In 1981 Robinson joined forces with the United Labour Front (ULF) under the leadership of Basdeo Panday and the Tapia House Movement under the leadership of Lloyd Best to form the National Alliance. This group entered an Accommodation with the Organisation for National Reconstruction under the leadership of Karl Hudson-Phillips to fight (and win) the Local Government elections of 1983. Building on this victory the four parties combined to form the National Alliance for Reconstruction (NAR) which won the 1986 elections by a margin of 33-3 and Robinson was appointed the first non-PNM Prime Minister.

Prior to the 1986 elections Robinson was instrumental in setting up the Tobago House of Assembly (THA) and was its chairman from December 1980 to 16 December 1986. This local government entity was established in 1980 to strengthen the position of Tobago within the unitary state of Trinidad and Tobago. His party, the DAC (and later the NAR), controlled the THA from 1980 until 2001, when the PNM gained control of the body.


During the 1990 coup d’état attempt by the Jamaat al Muslimeen the Prime Minister Robinson and much of his Cabinet were held hostage for six days by gunmen under the leadership of Yasin Abu Bakr.


When instructed to order the army to stop firing on the Red House (the seat of Parliament where they were held hostage) Robinson instead instructed them to “attack with full force,” an action that earned him a severe beating from his captors. He was also shot in his leg.

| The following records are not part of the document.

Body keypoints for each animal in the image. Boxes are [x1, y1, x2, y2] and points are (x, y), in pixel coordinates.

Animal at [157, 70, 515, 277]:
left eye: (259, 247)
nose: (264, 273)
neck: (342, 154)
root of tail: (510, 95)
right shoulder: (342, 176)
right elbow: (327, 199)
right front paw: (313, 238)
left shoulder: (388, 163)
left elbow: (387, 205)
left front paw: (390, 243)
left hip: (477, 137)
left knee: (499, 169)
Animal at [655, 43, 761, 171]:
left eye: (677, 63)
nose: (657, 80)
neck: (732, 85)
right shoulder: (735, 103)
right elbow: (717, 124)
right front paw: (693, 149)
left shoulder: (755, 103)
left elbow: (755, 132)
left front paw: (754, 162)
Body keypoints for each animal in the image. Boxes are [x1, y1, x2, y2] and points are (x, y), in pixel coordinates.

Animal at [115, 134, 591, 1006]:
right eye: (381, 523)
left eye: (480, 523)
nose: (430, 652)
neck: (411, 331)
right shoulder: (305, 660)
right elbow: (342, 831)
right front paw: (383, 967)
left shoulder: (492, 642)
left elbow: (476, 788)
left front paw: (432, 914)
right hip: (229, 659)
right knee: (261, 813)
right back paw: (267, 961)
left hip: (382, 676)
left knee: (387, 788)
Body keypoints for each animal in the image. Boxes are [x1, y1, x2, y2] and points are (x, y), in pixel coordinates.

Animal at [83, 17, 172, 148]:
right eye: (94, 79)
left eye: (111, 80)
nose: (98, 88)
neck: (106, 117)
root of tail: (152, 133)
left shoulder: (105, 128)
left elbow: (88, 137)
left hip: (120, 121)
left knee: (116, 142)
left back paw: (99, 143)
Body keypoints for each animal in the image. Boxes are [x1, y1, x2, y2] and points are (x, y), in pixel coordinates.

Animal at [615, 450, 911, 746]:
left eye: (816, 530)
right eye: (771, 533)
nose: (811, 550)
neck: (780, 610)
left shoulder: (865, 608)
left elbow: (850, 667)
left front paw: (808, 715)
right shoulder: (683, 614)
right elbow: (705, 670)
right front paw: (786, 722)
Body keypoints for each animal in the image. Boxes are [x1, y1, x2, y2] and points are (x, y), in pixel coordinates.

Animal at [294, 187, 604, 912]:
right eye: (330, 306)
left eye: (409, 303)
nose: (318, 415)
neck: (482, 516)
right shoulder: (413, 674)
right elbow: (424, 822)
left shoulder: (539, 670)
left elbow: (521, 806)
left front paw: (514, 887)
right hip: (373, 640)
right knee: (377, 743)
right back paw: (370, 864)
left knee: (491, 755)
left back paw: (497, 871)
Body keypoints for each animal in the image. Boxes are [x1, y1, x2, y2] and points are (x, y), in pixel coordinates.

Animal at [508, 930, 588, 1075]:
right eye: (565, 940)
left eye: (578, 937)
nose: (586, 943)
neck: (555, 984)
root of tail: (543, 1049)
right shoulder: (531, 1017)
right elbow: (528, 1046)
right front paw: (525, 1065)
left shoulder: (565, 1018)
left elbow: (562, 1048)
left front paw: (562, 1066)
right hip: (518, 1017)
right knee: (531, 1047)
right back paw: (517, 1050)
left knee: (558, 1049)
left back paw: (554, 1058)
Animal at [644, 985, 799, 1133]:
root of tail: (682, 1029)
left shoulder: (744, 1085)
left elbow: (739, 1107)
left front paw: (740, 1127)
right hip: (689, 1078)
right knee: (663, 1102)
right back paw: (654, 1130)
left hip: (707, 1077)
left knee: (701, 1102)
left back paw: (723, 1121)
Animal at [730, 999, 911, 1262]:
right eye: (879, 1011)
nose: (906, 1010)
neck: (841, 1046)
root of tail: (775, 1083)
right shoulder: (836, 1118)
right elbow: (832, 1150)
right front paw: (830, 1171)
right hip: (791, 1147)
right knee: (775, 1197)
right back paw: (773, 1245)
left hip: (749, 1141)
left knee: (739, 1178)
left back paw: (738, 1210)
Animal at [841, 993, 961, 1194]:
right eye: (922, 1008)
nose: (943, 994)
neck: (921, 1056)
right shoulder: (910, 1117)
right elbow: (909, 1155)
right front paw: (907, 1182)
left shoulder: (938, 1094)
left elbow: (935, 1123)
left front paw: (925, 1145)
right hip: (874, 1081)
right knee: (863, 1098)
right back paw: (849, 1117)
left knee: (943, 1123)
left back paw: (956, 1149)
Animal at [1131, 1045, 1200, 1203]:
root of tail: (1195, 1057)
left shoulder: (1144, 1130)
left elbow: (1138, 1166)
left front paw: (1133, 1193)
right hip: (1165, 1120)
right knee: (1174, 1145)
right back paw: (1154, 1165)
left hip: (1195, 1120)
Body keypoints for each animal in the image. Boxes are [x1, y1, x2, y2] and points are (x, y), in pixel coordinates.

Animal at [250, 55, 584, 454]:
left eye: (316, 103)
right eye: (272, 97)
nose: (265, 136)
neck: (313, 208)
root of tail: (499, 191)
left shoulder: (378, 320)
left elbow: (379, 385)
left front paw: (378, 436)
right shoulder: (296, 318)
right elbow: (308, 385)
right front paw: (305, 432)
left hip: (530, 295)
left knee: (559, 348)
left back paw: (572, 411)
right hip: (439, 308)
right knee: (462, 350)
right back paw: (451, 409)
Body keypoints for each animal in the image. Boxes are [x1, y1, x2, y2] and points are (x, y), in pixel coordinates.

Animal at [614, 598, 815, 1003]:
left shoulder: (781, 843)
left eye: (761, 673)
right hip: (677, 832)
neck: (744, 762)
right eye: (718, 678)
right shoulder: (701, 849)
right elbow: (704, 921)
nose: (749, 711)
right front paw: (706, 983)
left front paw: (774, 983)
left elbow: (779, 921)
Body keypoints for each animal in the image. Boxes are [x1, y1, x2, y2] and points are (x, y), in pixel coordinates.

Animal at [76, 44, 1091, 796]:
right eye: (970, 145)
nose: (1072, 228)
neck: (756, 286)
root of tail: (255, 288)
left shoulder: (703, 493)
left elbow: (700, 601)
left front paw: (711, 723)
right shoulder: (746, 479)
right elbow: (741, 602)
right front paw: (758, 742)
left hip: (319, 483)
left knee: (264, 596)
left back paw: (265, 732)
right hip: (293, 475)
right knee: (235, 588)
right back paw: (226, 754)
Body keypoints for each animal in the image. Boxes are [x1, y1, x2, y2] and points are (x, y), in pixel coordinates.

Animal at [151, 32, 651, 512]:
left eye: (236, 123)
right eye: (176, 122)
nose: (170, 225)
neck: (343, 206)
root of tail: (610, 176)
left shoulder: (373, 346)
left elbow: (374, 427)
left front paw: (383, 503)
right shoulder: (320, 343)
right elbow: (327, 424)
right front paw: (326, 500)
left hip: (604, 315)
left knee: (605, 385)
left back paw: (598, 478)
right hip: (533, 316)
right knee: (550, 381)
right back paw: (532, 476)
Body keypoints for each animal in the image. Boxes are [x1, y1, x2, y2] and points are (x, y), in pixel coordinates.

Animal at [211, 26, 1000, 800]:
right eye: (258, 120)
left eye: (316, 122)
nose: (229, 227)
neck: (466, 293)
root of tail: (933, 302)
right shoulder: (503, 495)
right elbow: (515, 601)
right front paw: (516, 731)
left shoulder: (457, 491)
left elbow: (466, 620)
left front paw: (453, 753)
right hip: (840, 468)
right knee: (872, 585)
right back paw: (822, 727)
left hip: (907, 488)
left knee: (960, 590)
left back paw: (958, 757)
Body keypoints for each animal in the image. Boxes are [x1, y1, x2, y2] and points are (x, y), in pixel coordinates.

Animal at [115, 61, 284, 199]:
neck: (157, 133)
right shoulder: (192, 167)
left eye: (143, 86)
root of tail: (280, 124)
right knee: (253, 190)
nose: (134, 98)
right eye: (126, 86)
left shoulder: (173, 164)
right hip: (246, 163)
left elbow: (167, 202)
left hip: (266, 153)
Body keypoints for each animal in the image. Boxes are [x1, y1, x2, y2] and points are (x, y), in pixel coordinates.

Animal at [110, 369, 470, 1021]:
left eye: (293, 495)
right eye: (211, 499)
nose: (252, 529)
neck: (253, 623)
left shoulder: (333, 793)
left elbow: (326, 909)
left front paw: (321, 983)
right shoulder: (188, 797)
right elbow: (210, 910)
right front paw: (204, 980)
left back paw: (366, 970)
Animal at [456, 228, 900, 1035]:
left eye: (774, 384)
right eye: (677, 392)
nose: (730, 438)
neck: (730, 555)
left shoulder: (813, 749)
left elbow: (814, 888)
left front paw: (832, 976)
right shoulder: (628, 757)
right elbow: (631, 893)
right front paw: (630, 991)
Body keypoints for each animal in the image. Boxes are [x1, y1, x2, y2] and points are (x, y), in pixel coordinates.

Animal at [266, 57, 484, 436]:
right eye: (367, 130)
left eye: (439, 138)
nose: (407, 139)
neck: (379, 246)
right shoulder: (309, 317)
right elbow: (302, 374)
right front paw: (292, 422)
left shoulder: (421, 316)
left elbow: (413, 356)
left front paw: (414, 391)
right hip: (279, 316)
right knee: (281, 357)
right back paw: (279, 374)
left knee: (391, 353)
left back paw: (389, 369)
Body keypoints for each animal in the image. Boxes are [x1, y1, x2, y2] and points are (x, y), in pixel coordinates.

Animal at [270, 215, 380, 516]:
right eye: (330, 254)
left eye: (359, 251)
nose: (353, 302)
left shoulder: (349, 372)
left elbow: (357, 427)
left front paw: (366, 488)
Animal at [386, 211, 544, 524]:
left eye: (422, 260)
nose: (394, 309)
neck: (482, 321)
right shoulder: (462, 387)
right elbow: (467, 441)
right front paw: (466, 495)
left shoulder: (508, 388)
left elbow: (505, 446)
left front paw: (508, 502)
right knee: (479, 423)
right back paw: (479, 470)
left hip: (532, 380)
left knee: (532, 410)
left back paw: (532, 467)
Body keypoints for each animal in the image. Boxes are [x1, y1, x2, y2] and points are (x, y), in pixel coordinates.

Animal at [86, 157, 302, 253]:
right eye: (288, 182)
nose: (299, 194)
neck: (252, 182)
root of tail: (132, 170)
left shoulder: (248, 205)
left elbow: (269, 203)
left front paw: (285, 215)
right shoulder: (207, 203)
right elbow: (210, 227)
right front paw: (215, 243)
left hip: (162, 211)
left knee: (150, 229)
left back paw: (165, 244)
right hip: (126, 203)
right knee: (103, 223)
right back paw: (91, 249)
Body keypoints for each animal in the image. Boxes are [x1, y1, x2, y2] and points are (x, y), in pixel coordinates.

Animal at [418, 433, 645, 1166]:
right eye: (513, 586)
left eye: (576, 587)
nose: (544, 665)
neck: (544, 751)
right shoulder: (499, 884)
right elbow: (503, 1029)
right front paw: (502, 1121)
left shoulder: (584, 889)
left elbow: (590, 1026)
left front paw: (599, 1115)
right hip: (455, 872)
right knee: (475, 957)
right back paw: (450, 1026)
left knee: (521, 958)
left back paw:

Robinson served as the country’s third President from March 19, 1997 to March 17, 2003 and as Trinidad and Tobago’s third prime minister from December 18, 1986 to December 17, 1991.

His life was punctuated with numerous accolades, gaining international recognition for his proposal that eventually led to the founding of the International Criminal Court.

Robinson was also bestowed the following honors during his life time: Distinguished International Criminal Law Award, International Criminal Court Foundation 1977, Distinguished Merit Award for International Diplomatic Achievement 1986.

His name will live on in the annals of history including flying high on Trinidad & Tobago’s airport, which in 2011 was renamed the A.N.R. Robinson International Airport.